One such lawmaker is state Sen. Carol Alvarado of Texas. On Tuesday Alvarado pre-filed a joint resolution to amend the state constitution to allow for Texas casinos as well as the legalization of sports betting in the Lone Star State.
Currently, Texas offers very few gambling options. The state has the lottery, there is legal charity gaming, and, after a recent SCOTUS ruling, there is limited tribal bingo as well.
Resolution would put casinos, horse racing, and greyhound racing on the ballot
Alvarado’s proposed resolution endorses the expansion of gambling to include:
- Up to four Class 1 gaming facilities in metropolitan areas with a population of at least 2 million people.
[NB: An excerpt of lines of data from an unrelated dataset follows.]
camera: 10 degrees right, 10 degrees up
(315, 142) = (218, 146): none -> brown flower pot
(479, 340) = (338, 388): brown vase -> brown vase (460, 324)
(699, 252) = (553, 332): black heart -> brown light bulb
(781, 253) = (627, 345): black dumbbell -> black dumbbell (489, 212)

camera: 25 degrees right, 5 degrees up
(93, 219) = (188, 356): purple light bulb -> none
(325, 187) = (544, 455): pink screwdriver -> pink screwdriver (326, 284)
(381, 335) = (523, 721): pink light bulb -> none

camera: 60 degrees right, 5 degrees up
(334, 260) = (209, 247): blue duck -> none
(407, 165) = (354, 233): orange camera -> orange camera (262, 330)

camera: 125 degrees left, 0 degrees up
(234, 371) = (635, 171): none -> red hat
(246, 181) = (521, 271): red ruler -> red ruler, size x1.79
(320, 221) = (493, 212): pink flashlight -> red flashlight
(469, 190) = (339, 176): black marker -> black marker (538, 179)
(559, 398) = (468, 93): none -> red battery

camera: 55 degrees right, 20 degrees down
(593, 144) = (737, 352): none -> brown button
- Up to three Class 2 gaming licenses for facilities to allow horse racing and limited casino gaming in metropolitan areas with a population of at least 2 million people
- Up to two Class 3 gaming licenses for facilities to allow greyhound racing and limited casino gaming in metropolitan areas with less than 2 million people
- Tribal gaming with slots and casino gaming on tribal land in accordance with federal law
With these population mandates, the Class 1 gaming, described as “destination resorts” would be confined to either Houston or the Dallas-Ft. Worth area. The law would also stipulate at least a $2 billion investment in a Dallas-Ft. Worth-area casino and a $1 billion investment in a Houston-area casino.
The taxes on these facilities would be 10% on gross gaming revenue (GGR) of table games and 25% on slot GGR.
Sports betting mentioned, but lacking in details
Sports betting is mentioned briefly at the end of the resolution, with few details on what that would involve. The constitutional amendment would create a gaming commission that would have the power to “authorize sports betting”, but there are no specifics if that betting would be retail, online, or both.
Monday was the first day for Texas lawmakers to pre-file, so Alvarado’s resolution is just one of hundreds of submissions. Her proposal is more difficult than a standard law as well, as it requires a ballot referendum to amend the state constitution.
Long road including a legislative vote and ballot measure
In order to even get on the ballot, the measure would need a two-thirds majority vote in both the Texas house and the senate.
First step is to get the bill heard in a committee, which won’t happen until 2023. The Texas legislature begins its 2023 session on January 10 and it will conclude on May 29. Texas is unusual in that it only runs legislative sessions in odd-numbered years, so if the measure fails, there won’t be another chance to revisit it until 2025.
If the measure does get passed, it would be put to the voters in the November 2023 state election.